### Work item
Leave out all pictures while you copy the lines exactly from the one with "最有风度的姿态狼吞虎咽起来，我则在旁边提醒赤松蟒：" through the last line of the listing.

### Material supplied
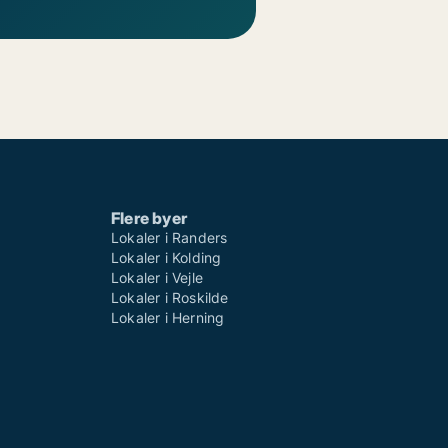
Flere byer
Lokaler i Randers
Lokaler i Kolding
Lokaler i Vejle
Lokaler i Roskilde
Lokaler i Herning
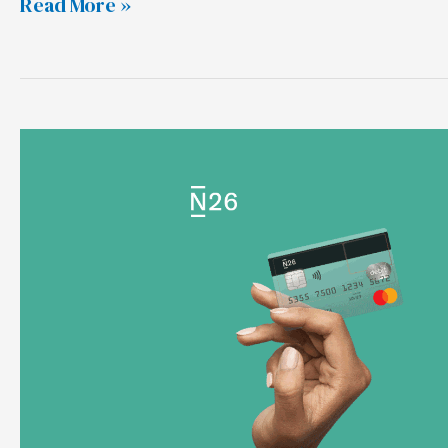
Read More »
德
国
银
行
N26
开
户，
视
频
验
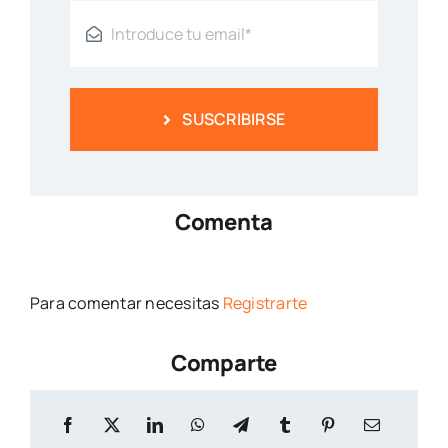
SUSCRIBIRSE
Comenta
Para comentar necesitas
Registrarte
Comparte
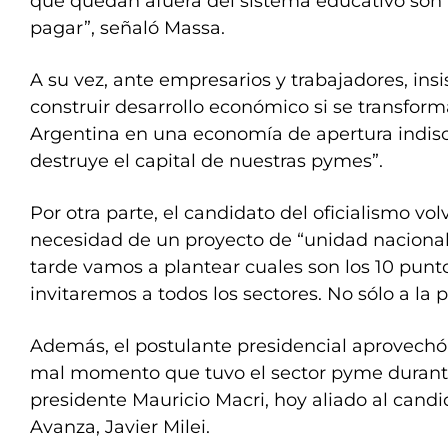
que quedan afuera del sistema educativo son
pagar”, señaló Massa.
A su vez, ante empresarios y trabajadores, insi
construir desarrollo económico si se transfor
Argentina en una economía de apertura indis
destruye el capital de nuestras pymes”.
Por otra parte, el candidato del oficialismo volvi
necesidad de un proyecto de “unidad nacional”
tarde vamos a plantear cuales son los 10 punto
invitaremos a todos los sectores. No sólo a la po
Además, el postulante presidencial aprovech
mal momento que tuvo el sector pyme durante
presidente Mauricio Macri, hoy aliado al candi
Avanza, Javier Milei.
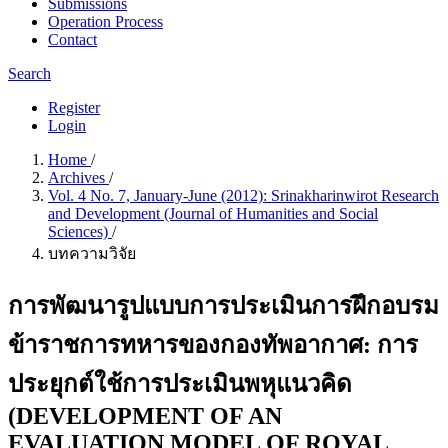
Submissions
Operation Process
Contact
Search
Register
Login
Home
/
Archives
/
Vol. 4 No. 7, January-June (2012): Srinakharinwirot Research
and Development (Journal of Humanities and Social
Sciences)
/
บทความวิจัย
การพัฒนารูปแบบการประเมินการฝึกอบรม
ข้าราชการทหารของกองทัพอากาศ: การ
ประยุกต์ใช้การประเมินพหุแนวคิด
(DEVELOPMENT OF AN
EVALUATION MODEL OF ROYAL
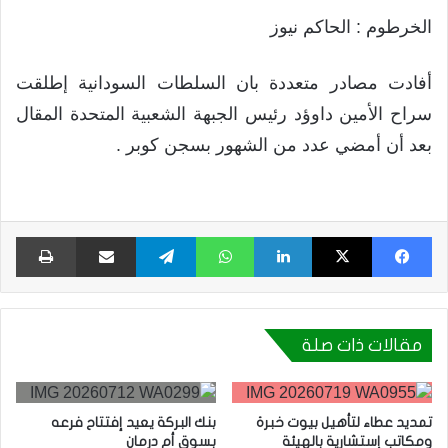
الخرطوم : الحاكم نيوز
أفادت مصادر متعددة بان السلطات السودانية إطلقت
سراح الأمين داوؤد رئيس الجبهة الشعبية المتحدة المقال
بعد أن أمضي عدد من الشهور بسجن كوبر .
فيسبوك
X
لينكدإن
واتساب
تيلقرام
مشاركة عبر البريد
طبا
مقالات ذات صلة
تمديد عطاء لتأهيل بيوت خبرة
بنك البركة يعيد إفتتاح فرعه
ومكاتب إستشارية بالهيئة
بسوق أم درمان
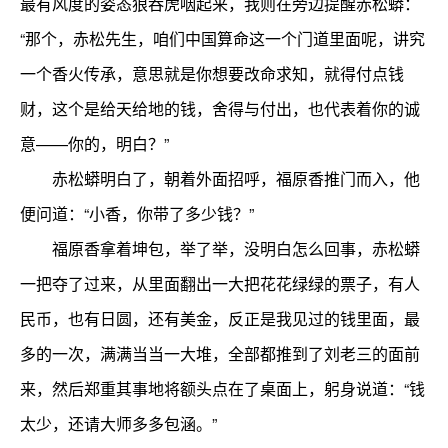
最有风度的姿态狼吞虎咽起来，我则在旁边提醒赤松蟒：
“那个，赤松先生，咱们中国算命这一个门道里面呢，讲究
一个香火传承，意思就是你想要改命求知，就得付点钱
财，这个是给天给地的钱，舍得与付出，也代表着你的诚
意——你的，明白？”
赤松蟒明白了，朝着外面招呼，福原香推门而入，他
便问道：“小香，你带了多少钱？”
福原香拿着坤包，举了举，没明白怎么回事，赤松蟒
一把夺了过来，从里面翻出一大把花花绿绿的票子，有人
民币，也有日圆，还有美金，反正是我见过的钱里面，最
多的一次，满满当当一大堆，全部都推到了刘老三的面前
来，然后郑重其事地将额头点在了桌面上，躬身说道：“钱
太少，还请大师多多包涵。”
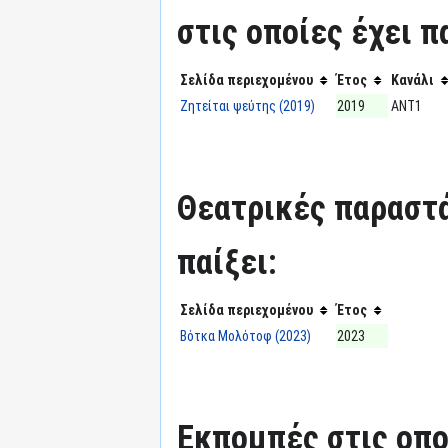
στις οποίες έχει π
Σελίδα περιεχομένου
Έτος
Κανάλι
Ζητείται ψεύτης (2019)
2019
ΑΝΤ1
Θεατρικές παραστά
παίξει:
Σελίδα περιεχομένου
Έτος
Βότκα Μολότοφ (2023)
2023
Εκπομπές στις οπο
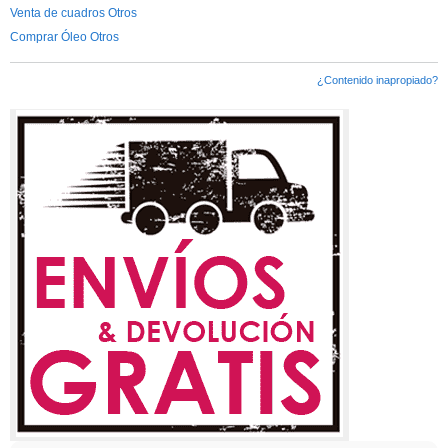
Venta de cuadros Otros
Comprar Óleo Otros
¿Contenido inapropiado?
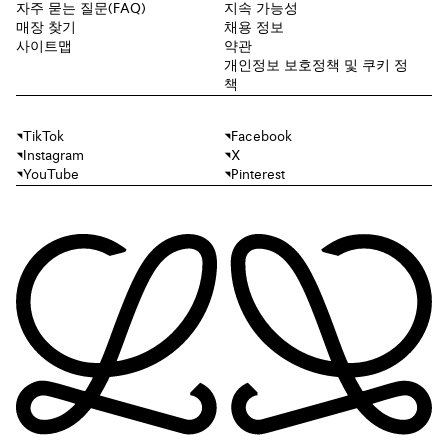
자주 묻는 질문(FAQ)
지속 가능성
매장 찾기
채용 정보
사이트맵
약관
개인정보 보호정책 및 쿠키 정
책
TikTok
Facebook
Instagram
X
YouTube
Pinterest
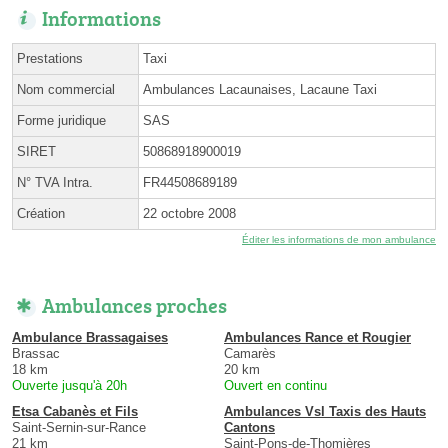
Informations
Prestations
Taxi
Nom commercial
Ambulances Lacaunaises, Lacaune Taxi
Forme juridique
SAS
SIRET
50868918900019
N° TVA Intra.
FR44508689189
Création
22 octobre 2008
Éditer les informations de mon ambulance
Ambulances proches
Ambulance Brassagaises
Ambulances Rance et Rougier
Brassac
Camarès
18 km
20 km
Ouverte jusqu'à 20h
Ouvert en continu
Etsa Cabanès et Fils
Ambulances Vsl Taxis des Hauts
Saint-Sernin-sur-Rance
Cantons
21 km
Saint-Pons-de-Thomières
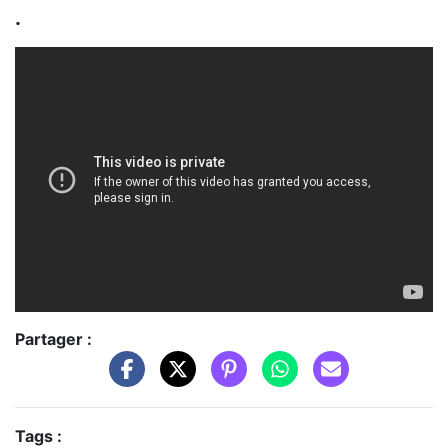
.
Partager :
Tags :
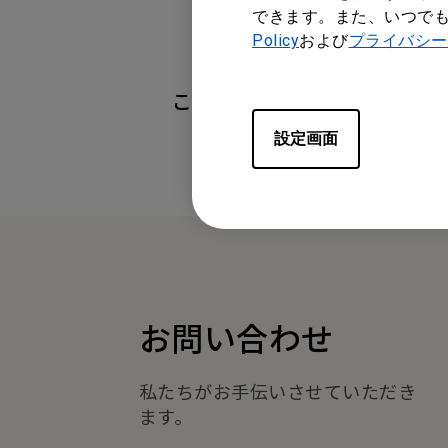
できます。また、いつで
Policy
および
プライバシー
この情報は有益でしたか？
設定画面
お問い合わせ
私たちがお手伝いさせていただき
ます。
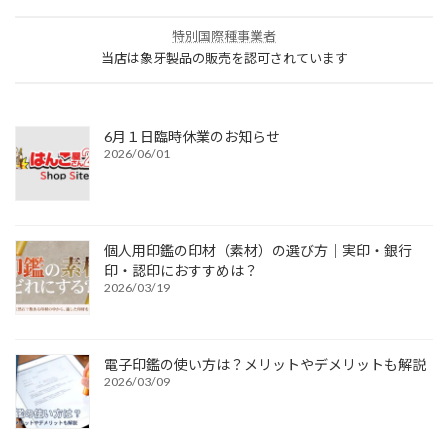
特別国際種事業者
当店は象牙製品の販売を認可されています
6月１日臨時休業のお知らせ
2026/06/01
個人用印鑑の印材（素材）の選び方｜実印・銀行
印・認印におすすめは？
2026/03/19
電子印鑑の使い方は？メリットやデメリットも解説
2026/03/09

### The completed task
最有风度的姿态狼吞虎咽起来，我则在旁边提醒赤松蟒：
“那个，赤松先生，咱们中国算命这一个门道里面呢，讲究
一个香火传承，意思就是你想要改命求知，就得付点钱
财，这个是给天给地的钱，舍得与付出，也代表着你的诚
意——你的，明白？”
赤松蟒明白了，朝着外面招呼，福原香推门而入，他
便问道：“小香，你带了多少钱？”
福原香拿着坤包，举了举，没明白怎么回事，赤松蟒
一把夺了过来，从里面翻出一大把花花绿绿的票子，有人
民币，也有日圆，还有美金，反正是我见过的钱里面，最
多的一次，满满当当一大堆，全部都推到了刘老三的面前
来，然后郑重其事地将额头点在了桌面上，躬身说道：“钱
太少，还请大师多多包涵。”
στις οποίες έχει π
Σελίδα περιεχομένου
Έτος
Κανάλι
Ζητείται ψεύτης (2019)
2019
ΑΝΤ1
Θεατρικές παραστά
παίξει:
Σελίδα περιεχομένου
Έτος
Βότκα Μολότοφ (2023)
2023
Εκπομπές στις οπο
Venta de cuadros Otros
Comprar Óleo Otros
¿Contenido inapropiado?
자주 묻는 질문(FAQ)
지속 가능성
매장 찾기
채용 정보
사이트맵
약관
개인정보 보호정책 및 쿠키 정
책
TikTok
Facebook
Instagram
X
YouTube
Pinterest
Informations
Prestations
Taxi
Nom commercial
Ambulances Lacaunaises, Lacaune Taxi
Forme juridique
SAS
SIRET
50868918900019
N° TVA Intra.
FR44508689189
Création
22 octobre 2008
Éditer les informations de mon ambulance
Ambulances proches
Ambulance Brassagaises
Ambulances Rance et Rougier
Brassac
Camarès
18 km
20 km
Ouverte jusqu'à 20h
Ouvert en continu
Etsa Cabanès et Fils
Ambulances Vsl Taxis des Hauts
Saint-Sernin-sur-Rance
Cantons
21 km
Saint-Pons-de-Thomières
.
Partager :
Tags :
できます。また、いつで
Policy
および
プライバシー
この情報は有益でしたか？
設定画面
お問い合わせ
私たちがお手伝いさせていただき
ます。
特別国際種事業者
当店は象牙製品の販売を認可されています
6月１日臨時休業のお知らせ
2026/06/01
個人用印鑑の印材（素材）の選び方｜実印・銀行
印・認印におすすめは？
2026/03/19
電子印鑑の使い方は？メリットやデメリットも解説
2026/03/09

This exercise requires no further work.